By this time, I had been approached by many strangers, some who even followed me around a friend’s wedding, begging me to tell them how they knew me, but couldn’t quite place from where. I brought my deep sadness, anger, and fear from these experiences into my therapy sessions, and I came up with the patent answer: “That documentary is about my family, and it’s a very sad story that I don’t want to talk about.” The goal was to set up a polite boundary and walk away, which is hard to do on a long-haul flight.

But now, having toured the globe for just under two years with our new documentary Subject (produced in association with TIME Studios), which explores the life-altering experience of sharing one’s life on screen and unpacks the vital issues around the ethics and responsibility inherent in documentary filmmaking, I had the courage to say: “Well my film explores the ethics around that film. Can you imagine getting consent from his poor children to be in the movie? They were so young.”

To which my in-flight pal responded: “Oh yes, how terrible. I hadn’t thought about that. When can I see your movie?” Her demeanor shifted from a true-crime aficionado with the glow of murder in her eyes to an empathetic mother, still not realizing she was sitting next to one of those poor children.

The ethical quandaries surrounding documentaries led me to Camilla Hall and Jennifer Tiexiera, the co-directors of our film Subject. They too were questioning where the documentary industry was headed and how each story’s participants were being treated. We met for the first time five days before Netflix released The Staircase, and out of curiosity and a drive to find a better way, we began filming Subject. Knowing we wanted to hear about experiences from varying types of films, we reached out to the participants of some of our favorite documentaries: Hoop Dreams, The Square, Capturing the Friedmans, and The Wolfpack.

Camilla and Jennifer gave us the space to safely take a lens into our past; to bring to light necessary changes in the way we make, fund, distribute, and consume documentaries. We explored the idea of conscious consumption, turning the focus onto the audiences of these stories. Many of us are beginning to be conscious about where our clothes and our food come from, so perhaps we can also be mindful of the digital content we consume. In Q&As for Subject screenings, we are constantly asked: What is all the consumption of true-crime doing to us? Do we as an audience consider how much care was taken with the people in these films? 

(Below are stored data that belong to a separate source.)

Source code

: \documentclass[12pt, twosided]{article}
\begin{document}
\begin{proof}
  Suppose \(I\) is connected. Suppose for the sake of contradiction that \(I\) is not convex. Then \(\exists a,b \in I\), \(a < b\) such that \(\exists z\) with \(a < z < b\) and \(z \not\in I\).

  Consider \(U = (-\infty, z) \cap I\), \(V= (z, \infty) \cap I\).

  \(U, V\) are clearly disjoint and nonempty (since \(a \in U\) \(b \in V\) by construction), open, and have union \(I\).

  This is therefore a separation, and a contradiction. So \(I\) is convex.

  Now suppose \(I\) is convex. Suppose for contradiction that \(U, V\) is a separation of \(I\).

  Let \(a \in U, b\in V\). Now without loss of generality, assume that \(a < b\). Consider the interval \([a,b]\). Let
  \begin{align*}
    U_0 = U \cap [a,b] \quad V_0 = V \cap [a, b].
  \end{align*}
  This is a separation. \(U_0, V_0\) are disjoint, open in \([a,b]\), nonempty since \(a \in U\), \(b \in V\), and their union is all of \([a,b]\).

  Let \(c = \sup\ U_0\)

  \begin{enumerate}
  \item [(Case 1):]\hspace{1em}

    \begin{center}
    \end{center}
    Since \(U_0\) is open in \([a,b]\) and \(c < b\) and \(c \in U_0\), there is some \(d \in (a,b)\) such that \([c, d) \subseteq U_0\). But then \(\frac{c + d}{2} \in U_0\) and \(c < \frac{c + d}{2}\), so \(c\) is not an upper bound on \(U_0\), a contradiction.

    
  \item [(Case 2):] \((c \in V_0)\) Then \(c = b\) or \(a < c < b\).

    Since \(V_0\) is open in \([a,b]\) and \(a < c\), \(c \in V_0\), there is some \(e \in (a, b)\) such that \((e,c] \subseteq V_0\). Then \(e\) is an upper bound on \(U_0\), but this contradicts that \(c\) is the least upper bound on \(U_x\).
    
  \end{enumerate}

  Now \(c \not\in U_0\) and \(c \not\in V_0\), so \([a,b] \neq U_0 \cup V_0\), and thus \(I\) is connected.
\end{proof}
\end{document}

It was these questions that helped form the Documentary Participants Empowerment Alliance (DPEA), an organization focused on bringing vital resources—such as legal, mental health, and advocacy—to documentary participants, the nonprofit’s aim is to create a world where a DPEA stamp on a film means the audience can trust that the film’s participants were treated ethically and with care. So, when my new Michiganian pal watches documentaries in the future, she will be informed by our film, Subject, and guided by a DPEA stamp in the ending credits—and will understand that people in documentaries are real people who are deserving of respect and care.